I'm tempted to say, similarly, that Thiomicrospira and Wolbachia are related. They have phage proteins in common. They both have genes for patatin proteins. They share multiple drug resistance genes. (That's not so strange. Antibiotics occur naturally in the environment.) They share genes for Flp-type pilins. Plus many more coincidences, big and small.

At first blush, a deep-sea thermal vent seems pretty far removed, environmentally, from the egg cell of a mosquito. How to reconcile the difference? Actually, I see similarities. Thiomicrospira thrives at temperatures of 28 to 32 degrees Celsius (which is also true of mosquitoes, although they prefer the 28-degree end of the scale). And blood (the preferred food source for mosquitoes) is comparable in pH and salinity to seawater. Also, mosquitoes have an aquatic lifecycle: they require brackish water in which to lay eggs. Mosquitoes and salt marshes go back millions of years.

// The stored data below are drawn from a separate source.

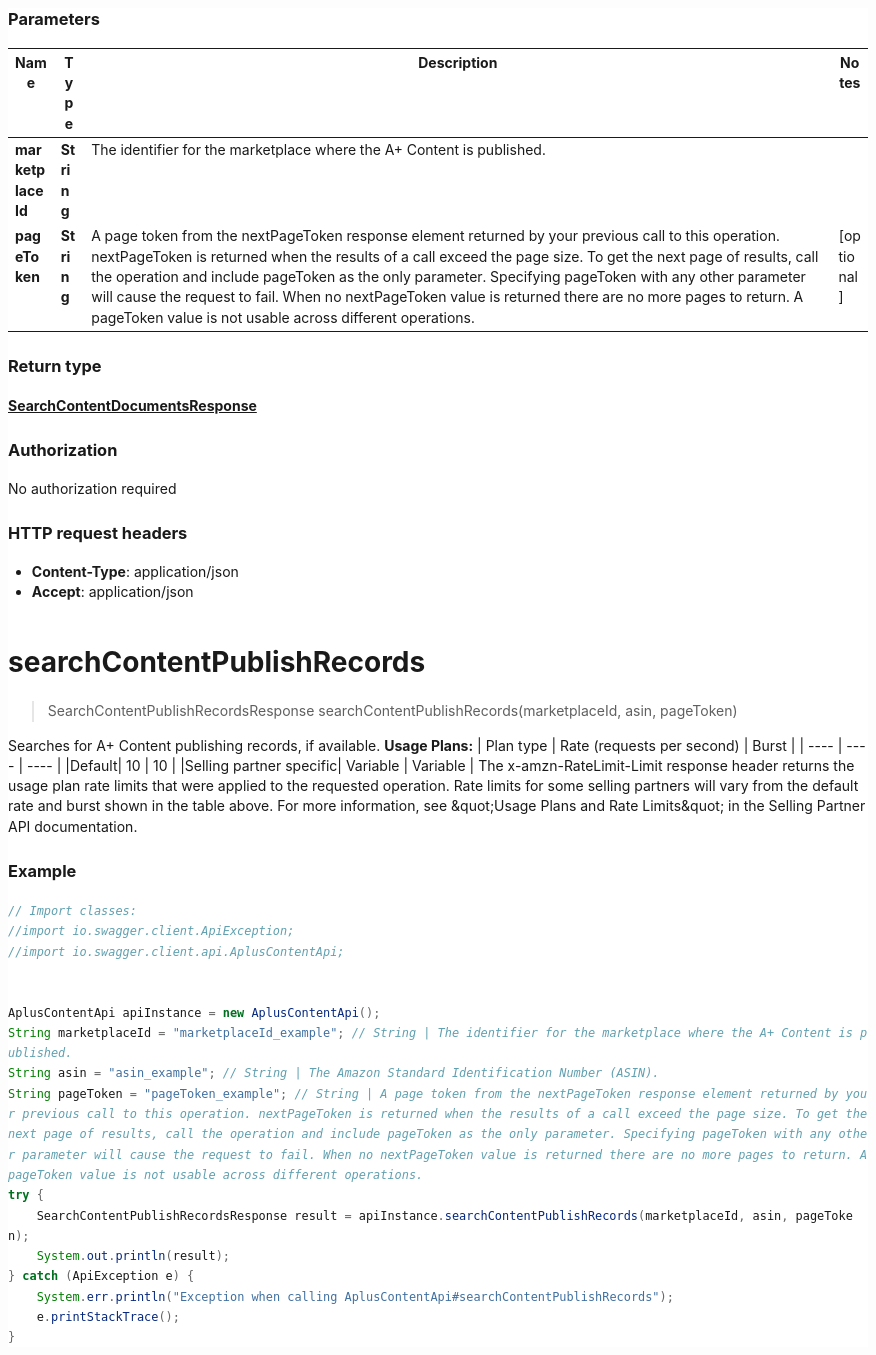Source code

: ### Parameters

Name | Type | Description  | Notes
------------- | ------------- | ------------- | -------------
 **marketplaceId** | **String**| The identifier for the marketplace where the A+ Content is published. |
 **pageToken** | **String**| A page token from the nextPageToken response element returned by your previous call to this operation. nextPageToken is returned when the results of a call exceed the page size. To get the next page of results, call the operation and include pageToken as the only parameter. Specifying pageToken with any other parameter will cause the request to fail. When no nextPageToken value is returned there are no more pages to return. A pageToken value is not usable across different operations. | [optional]

### Return type

[**SearchContentDocumentsResponse**](SearchContentDocumentsResponse.md)

### Authorization

No authorization required

### HTTP request headers

 - **Content-Type**: application/json
 - **Accept**: application/json

<a name="searchContentPublishRecords"></a>
# **searchContentPublishRecords**
> SearchContentPublishRecordsResponse searchContentPublishRecords(marketplaceId, asin, pageToken)



Searches for A+ Content publishing records, if available.  **Usage Plans:**  | Plan type | Rate (requests per second) | Burst | | ---- | ---- | ---- | |Default| 10 | 10 | |Selling partner specific| Variable | Variable |  The x-amzn-RateLimit-Limit response header returns the usage plan rate limits that were applied to the requested operation. Rate limits for some selling partners will vary from the default rate and burst shown in the table above. For more information, see \&quot;Usage Plans and Rate Limits\&quot; in the Selling Partner API documentation.

### Example
```java
// Import classes:
//import io.swagger.client.ApiException;
//import io.swagger.client.api.AplusContentApi;


AplusContentApi apiInstance = new AplusContentApi();
String marketplaceId = "marketplaceId_example"; // String | The identifier for the marketplace where the A+ Content is published.
String asin = "asin_example"; // String | The Amazon Standard Identification Number (ASIN).
String pageToken = "pageToken_example"; // String | A page token from the nextPageToken response element returned by your previous call to this operation. nextPageToken is returned when the results of a call exceed the page size. To get the next page of results, call the operation and include pageToken as the only parameter. Specifying pageToken with any other parameter will cause the request to fail. When no nextPageToken value is returned there are no more pages to return. A pageToken value is not usable across different operations.
try {
    SearchContentPublishRecordsResponse result = apiInstance.searchContentPublishRecords(marketplaceId, asin, pageToken);
    System.out.println(result);
} catch (ApiException e) {
    System.err.println("Exception when calling AplusContentApi#searchContentPublishRecords");
    e.printStackTrace();
}
```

It's even possible that Wolbachia might live in deep-sea-vent-dwelling host organisms. In fact, I predict they will be found there. Why? Because in addition to inhabiting flying insects, spiders, mites, and ticks (and filarial worms), Wolbachia have also been found in a very high percentage of crustaceans. We know that crustaceans are often found living near deep-sea thermal vents; and many crustaceans show the characteristic feminization of genetic males that's so often the tipoff to a massive Wolbachia presence in insect populations.

Insects and crustaceans represent two of the oldest, most successful, and most widely distributed life forms of the animal kingdom. Would it really be so surprising if the bacteria that colonize these life forms are closely related to the most common marine bacteria on the planet? I don't think so. Stranger things have happened.